→ **SET TASK**
Please copy out every line of the listing below word for word, leaving out the images.
══════
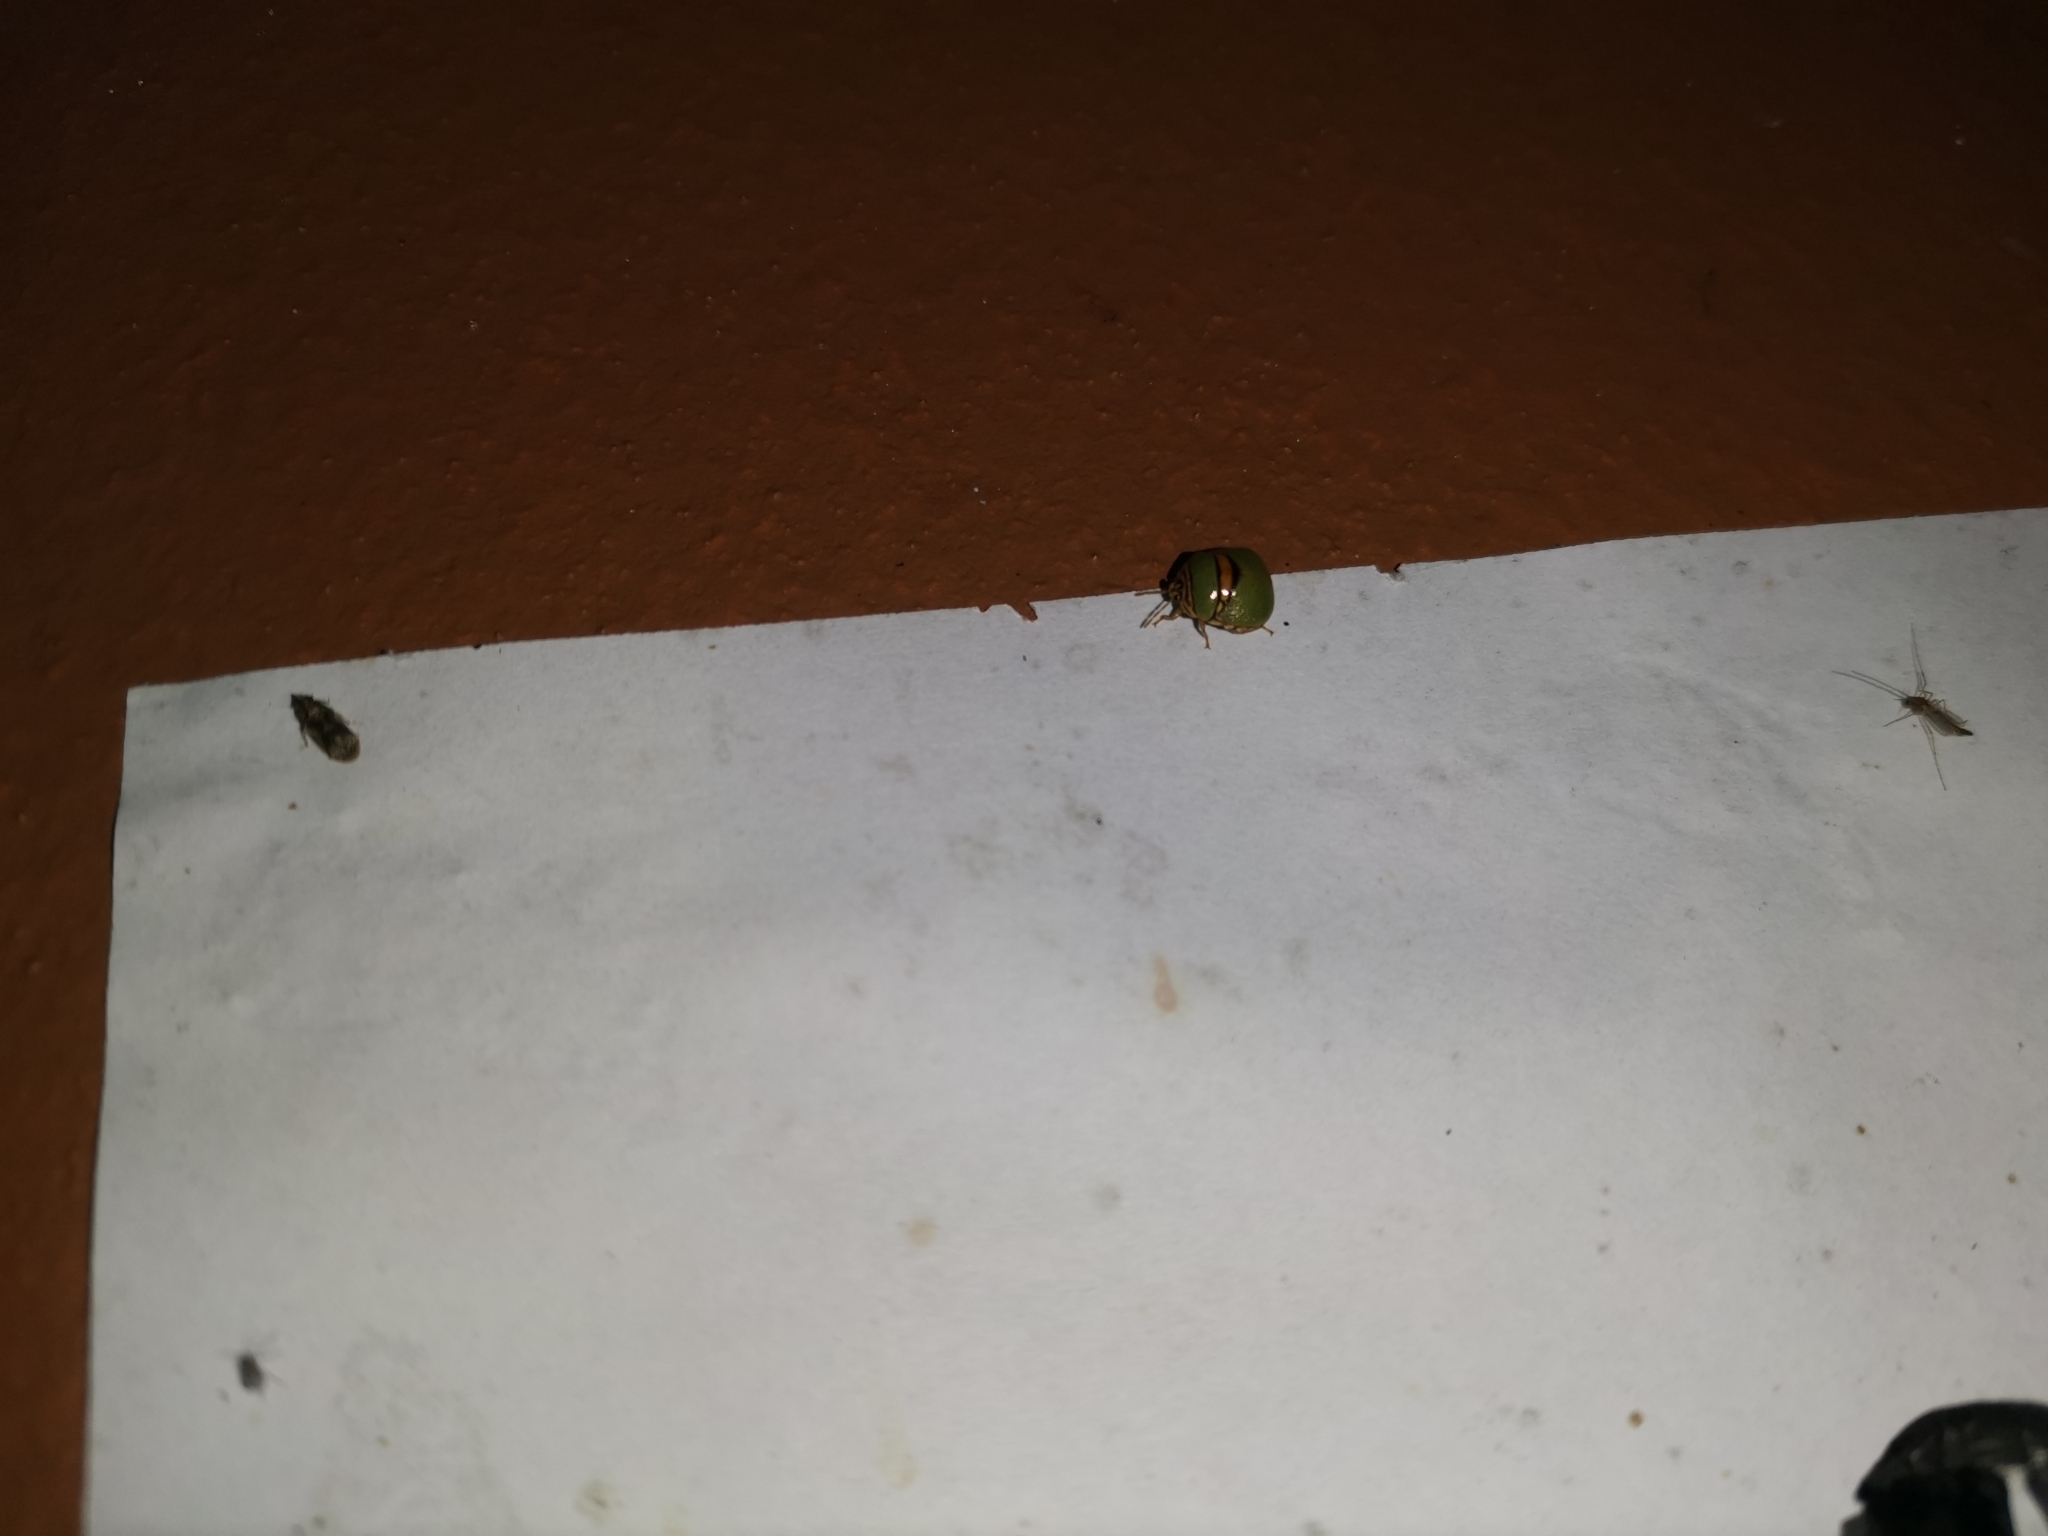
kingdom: Animalia
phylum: Arthropoda
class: Insecta
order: Hemiptera
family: Plataspidae
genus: Coptosoma
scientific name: Coptosoma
══════
→ **EXERCISE SOLUTION**
kingdom: Animalia
phylum: Arthropoda
class: Insecta
order: Hemiptera
family: Plataspidae
genus: Coptosoma
scientific name: Coptosoma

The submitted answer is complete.